Half Life and Activity

Questions from email…

How would you solve a problem like:

A certain radioactive isotope has a half life of 6.25 hours. What percent of the original isotope is still present after 22.9 hours have passed?

And 

A certain radioactive isotope is found to have an activity of 0.567Ci per gram. What is the activity of 0.807g of the isotope? 

For the first one...

Almost all half-life problems use some form of the relationship:

(amount remaining) = (original amount)(1/2)ⁿ

where n = the number of half lives.

If one half-life is 6.25 hours, then 22.9 hours represents (22.9/6.25 = 3.664) half-lives. There are a LOT of different ways we can think about "amount" in these problems... in this context, let's say the "original amount" is "100%". That means:

(amount remaining) = (100%)(1/2)^3.664

I'll let you plug those numbers in... This is a problem where you can probably estimate a reasonable answer. If 3 half-lives have passed, there should be 1/8 of the original amount (0.125, or 12.5%); if 4 half-lives have passed, there should be 1/16 of the original amount (0.0625, or 6.25%). When you solve the equation above, your answer should be something less than 12.5% but more than 6.25%.

For the second problem... My guess is that you're trying to make it a super-complex chemistry problem. This is a good example of being attentive to the units on numbers in a problem and using them to get an answer, even if you might not "know" how the problem really works. You're given "Ci per gram", so if you have 1 gram of sample, the activity would be 0.567Ci. But you don't have 1 gram, you have 0.807g. If I told you that a blueberry cake had 28.0 blueberries per pound of cake (mmmm... pound cake...), how many blueberries would you expect to find in a 0.395 pound piece of cake?

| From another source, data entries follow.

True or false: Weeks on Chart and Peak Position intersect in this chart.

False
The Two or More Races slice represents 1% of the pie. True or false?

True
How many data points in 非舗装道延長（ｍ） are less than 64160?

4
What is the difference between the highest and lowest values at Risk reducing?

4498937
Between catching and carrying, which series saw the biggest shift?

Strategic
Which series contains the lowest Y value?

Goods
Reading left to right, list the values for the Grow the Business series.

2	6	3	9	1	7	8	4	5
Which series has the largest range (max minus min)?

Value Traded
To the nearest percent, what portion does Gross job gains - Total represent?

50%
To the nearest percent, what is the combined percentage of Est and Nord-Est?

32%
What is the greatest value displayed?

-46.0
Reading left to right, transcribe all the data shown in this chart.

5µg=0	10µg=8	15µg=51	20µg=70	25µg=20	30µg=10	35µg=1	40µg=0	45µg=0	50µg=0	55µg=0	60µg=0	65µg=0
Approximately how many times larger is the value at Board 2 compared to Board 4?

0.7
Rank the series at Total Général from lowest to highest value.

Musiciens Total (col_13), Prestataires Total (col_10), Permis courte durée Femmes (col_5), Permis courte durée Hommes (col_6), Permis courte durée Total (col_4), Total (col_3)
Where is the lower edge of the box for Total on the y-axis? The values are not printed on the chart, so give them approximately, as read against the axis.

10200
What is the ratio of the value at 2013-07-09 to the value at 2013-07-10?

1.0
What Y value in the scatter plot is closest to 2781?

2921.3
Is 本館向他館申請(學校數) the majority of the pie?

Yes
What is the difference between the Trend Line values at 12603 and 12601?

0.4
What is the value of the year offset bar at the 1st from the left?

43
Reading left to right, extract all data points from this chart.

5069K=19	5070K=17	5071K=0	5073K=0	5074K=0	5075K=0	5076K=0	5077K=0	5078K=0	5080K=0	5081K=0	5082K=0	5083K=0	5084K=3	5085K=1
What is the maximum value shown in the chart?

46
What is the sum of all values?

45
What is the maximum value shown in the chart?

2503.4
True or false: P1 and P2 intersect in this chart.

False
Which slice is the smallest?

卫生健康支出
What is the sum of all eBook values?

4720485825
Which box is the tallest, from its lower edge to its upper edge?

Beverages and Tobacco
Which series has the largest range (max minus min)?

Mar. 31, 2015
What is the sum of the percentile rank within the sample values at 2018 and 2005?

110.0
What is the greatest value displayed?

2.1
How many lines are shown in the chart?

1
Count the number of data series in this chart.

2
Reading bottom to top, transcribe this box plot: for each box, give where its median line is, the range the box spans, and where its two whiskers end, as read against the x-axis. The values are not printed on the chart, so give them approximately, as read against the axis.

Beware of googling answers from multiple sources

 Different sources use some slightly different conventions for calculating colligative properties. Sometimes, if you try to google search for help, it can look like the exact same problems is set up 2 or 3 different ways because of these different sources using different methods. In many cases, the different set ups are all equally correct, they just rely upon some different assumptions. {By the way, this is true for lots of things besides colligative properties, but this is a good place to point this out.}

For example, freezing point depression has a mysterious negative sign that might show up in a few different places. One commonly found set of formulas for freezing point depression is:

ΔT_FP = k_FPD•m

T_FP,solution = T_FP,solvent - ΔT_FP

Because freezing point is depressed, the change in freezing point is negative, so in this version of the formula, the change is subtracted from the freezing point of the pure solvent. This is a pretty common way of treating the formula, but it's not the only way. Some sources use the formulas:

ΔT_FP = -k_FPD•m

T_FP,solution = T_FP,solvent + ΔT_FP

In this case, the negative sign is incorporated into the formula for freezing point change and the change is added to the freezing point of the pure solvent. To make it even more "interesting", some sources use the fomulas:

ΔT_FP = k_FPD•m

T_FP,solution = T_FP,solvent + ΔT_FP

In this case, the source is using a value of the freezing point depression constant that is negative, so the mysterious negative sign is buried in the constant.

These methods all work equally well, and are really doing the exact same calculation, BUT if you mix-and-match information from these 3 methods and just plug numbers into a formula, you might get an answer that's wrong... Fortunately, most of the "wrong" answers you might get are pretty obviously wrong if you stop and think about it for a moment. Remember that freezing point of a pure solvent is depressed when you add a solute. That means the freezing point of the solution must be lower than the freezing point of the pure solvent. If you incorrectly mix and match the above methods, you will likely get the correct magnitude of answer, but the wrong direction of the change. So as a last step in any colligative property question, always make sure your answer is moving in the right direction. If you're calculating a freezing point depression temperature of an aqueous solution and your final answer is "+1.63°C", you know that answer can't be correct because the freezing point is higher than the freezing point of the pure solvent. The freezing point might have changed by 1.63°C (the correct magnitude of change), but the freezing point of the solution is probably "-1.63°C".

It's always a good idea to do a "reasonable answer" check as a last step on every problem, but often it's difficult to know what's reasonable. For colligative properties, you always know the direction of the correct answer, so it's a good idea to at least check that.